[Opening MATERIAL TO PROCESS section]
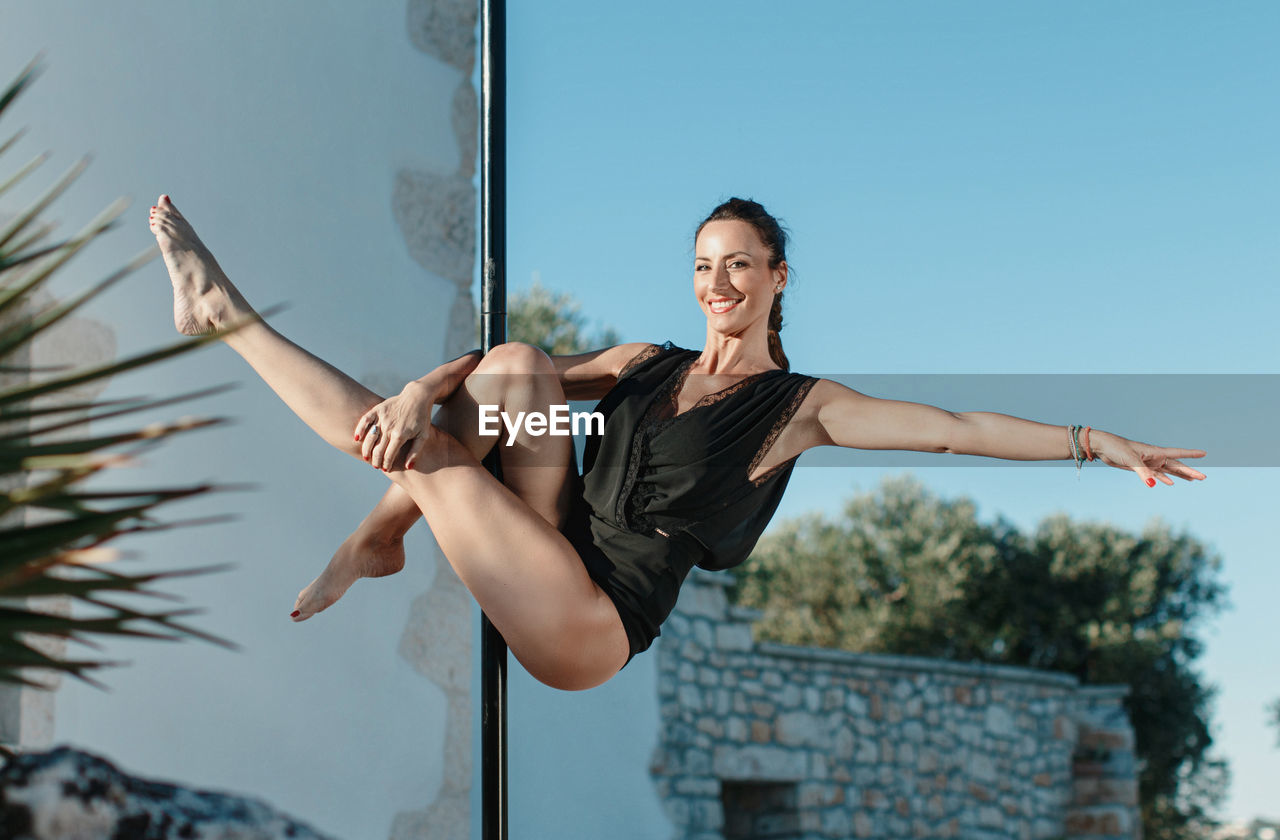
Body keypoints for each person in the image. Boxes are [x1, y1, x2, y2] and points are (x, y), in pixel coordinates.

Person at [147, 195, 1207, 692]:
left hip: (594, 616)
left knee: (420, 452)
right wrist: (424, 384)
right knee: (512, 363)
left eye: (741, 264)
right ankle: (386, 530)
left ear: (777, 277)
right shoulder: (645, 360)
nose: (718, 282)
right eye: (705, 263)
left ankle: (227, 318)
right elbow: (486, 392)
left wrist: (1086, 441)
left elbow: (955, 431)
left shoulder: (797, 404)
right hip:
[Closing MATERIAL TO PROCESS section]
Are you able to set down all the lines above exactly, without any pictures?

Body keypoints for each person in the image. Boxes are [x1, y1, x2, y2] and points are (x, y), in pixel coordinates.

Person at [147, 195, 1207, 692]:
left hip: (594, 616)
left knee: (420, 452)
right wrist: (424, 384)
right knee: (512, 363)
left eye: (741, 264)
right ankle: (386, 530)
left ear: (777, 277)
right shoulder: (645, 360)
nose: (718, 282)
right eye: (705, 263)
left ankle: (227, 318)
right elbow: (486, 392)
left wrist: (1086, 441)
left elbow: (955, 431)
left shoulder: (797, 404)
right hip:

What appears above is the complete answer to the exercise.